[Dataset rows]
-- Begin --

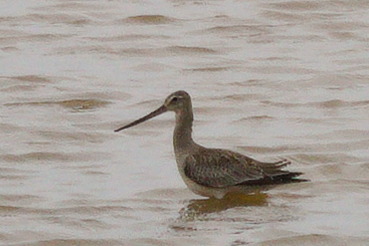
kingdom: Animalia
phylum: Chordata
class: Aves
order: Charadriiformes
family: Scolopacidae
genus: Limosa
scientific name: Limosa haemastica
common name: Hudsonian godwit
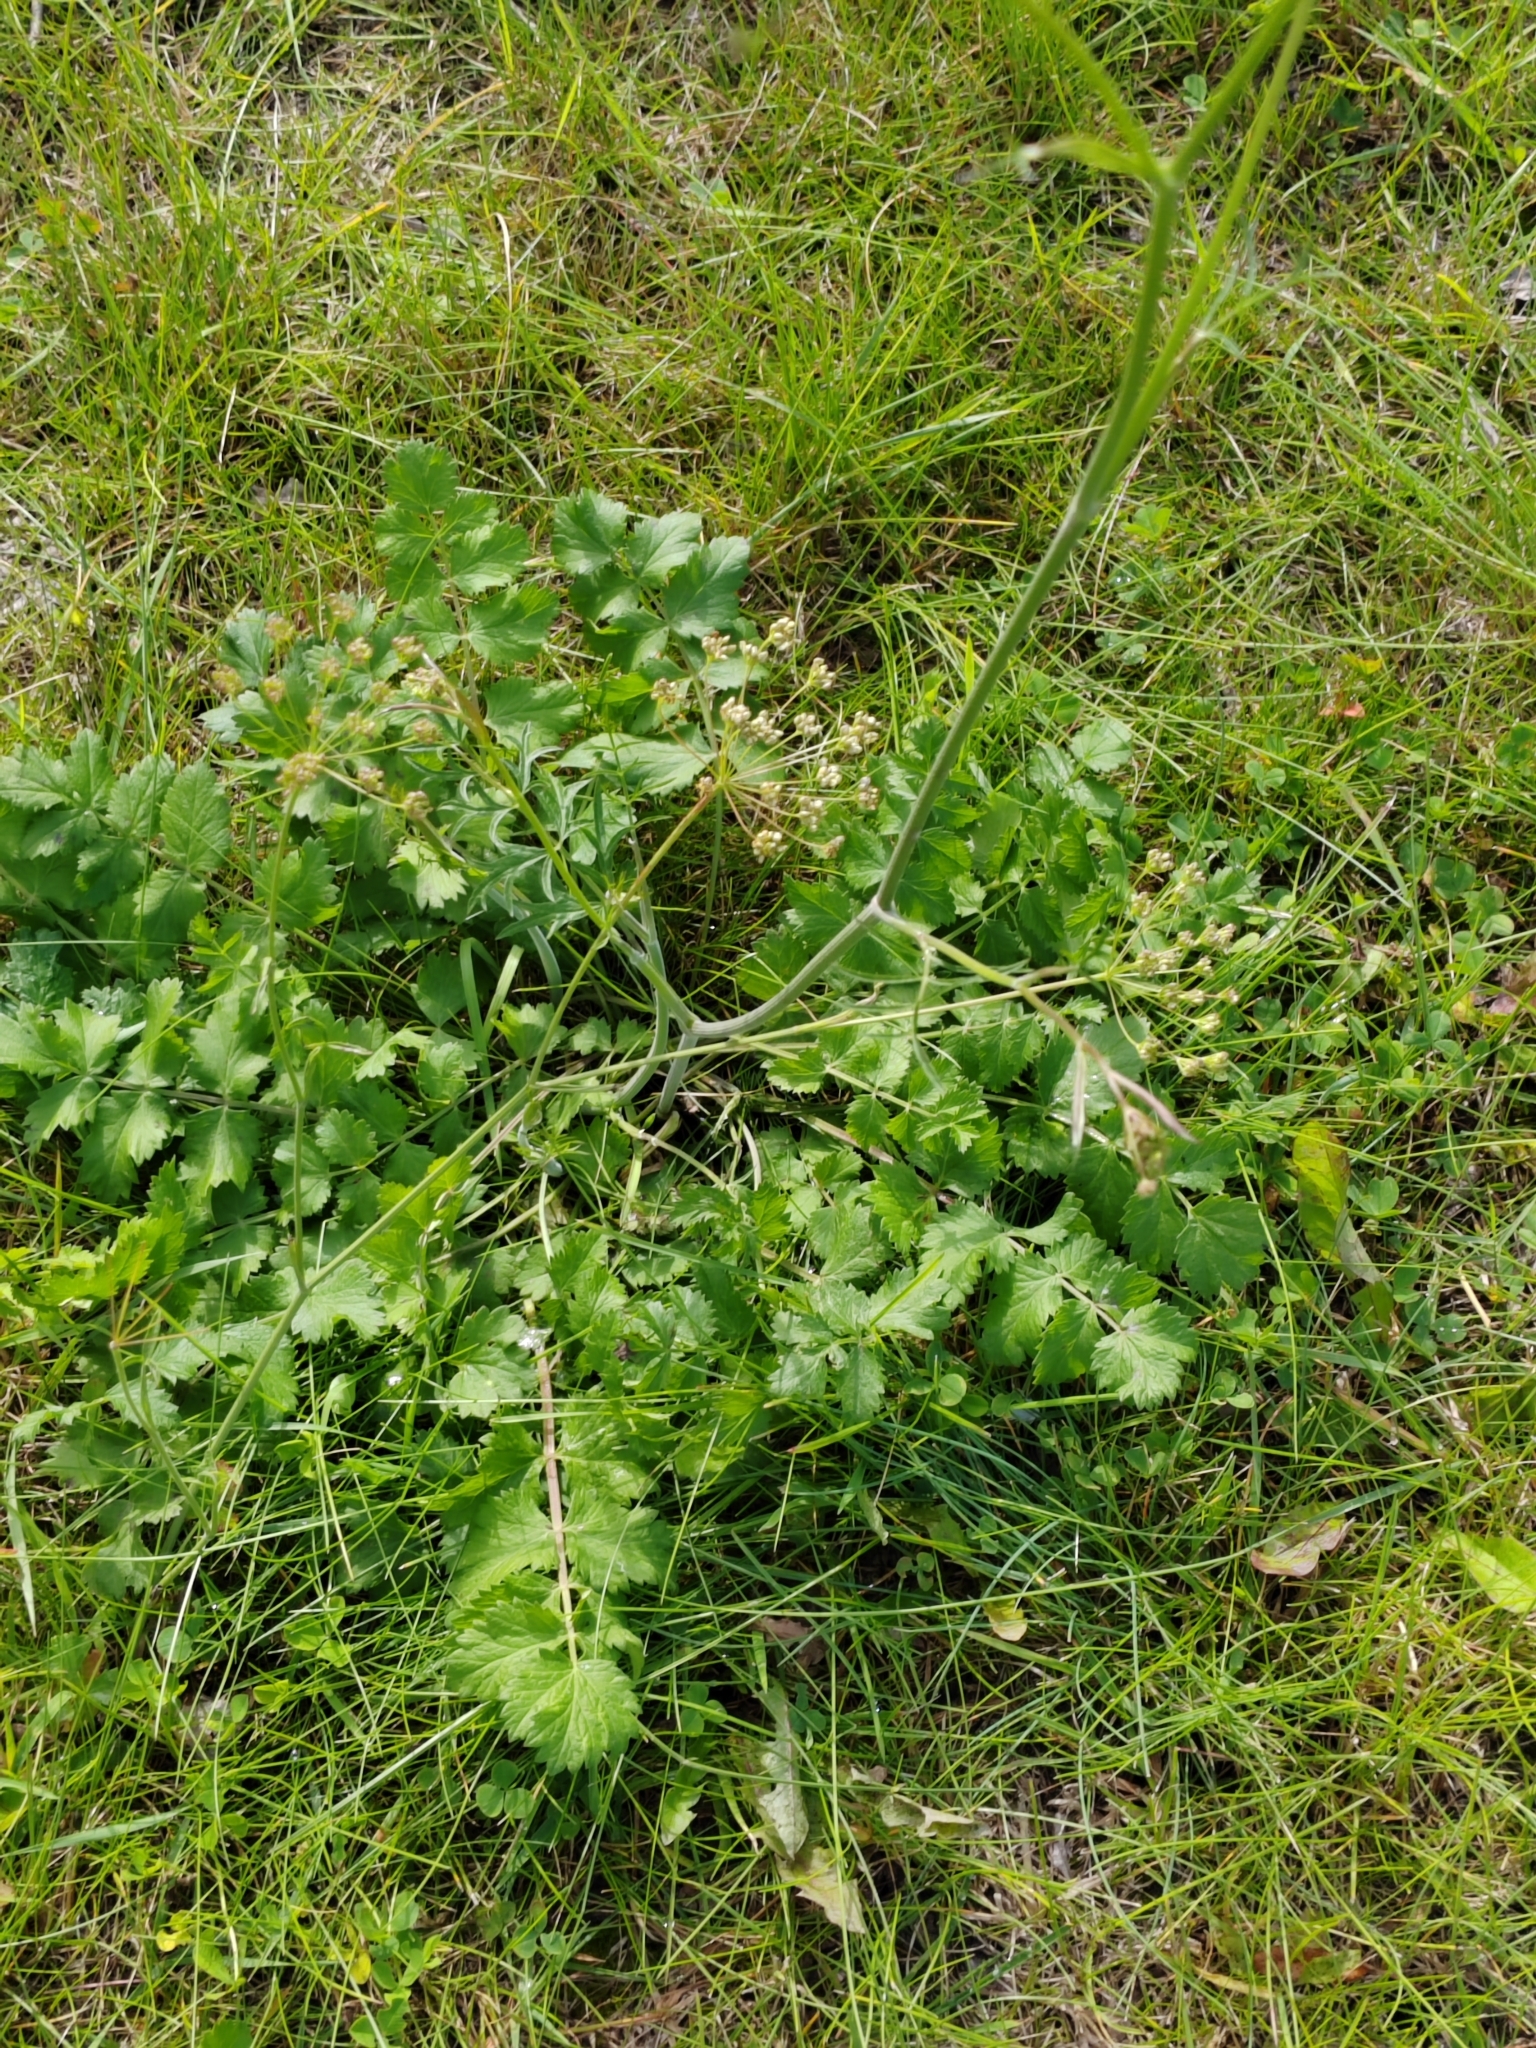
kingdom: Plantae
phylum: Tracheophyta
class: Magnoliopsida
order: Apiales
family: Apiaceae
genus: Pimpinella
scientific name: Pimpinella saxifraga
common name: Burnet-saxifrage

-- End --

* [Work to do] Can you return every naming line in the material above word for word, leaving the pictures out?

* [Expected answer]
kingdom: Animalia
phylum: Chordata
class: Aves
order: Charadriiformes
family: Scolopacidae
genus: Limosa
scientific name: Limosa haemastica
common name: Hudsonian godwit
kingdom: Plantae
phylum: Tracheophyta
class: Magnoliopsida
order: Apiales
family: Apiaceae
genus: Pimpinella
scientific name: Pimpinella saxifraga
common name: Burnet-saxifrage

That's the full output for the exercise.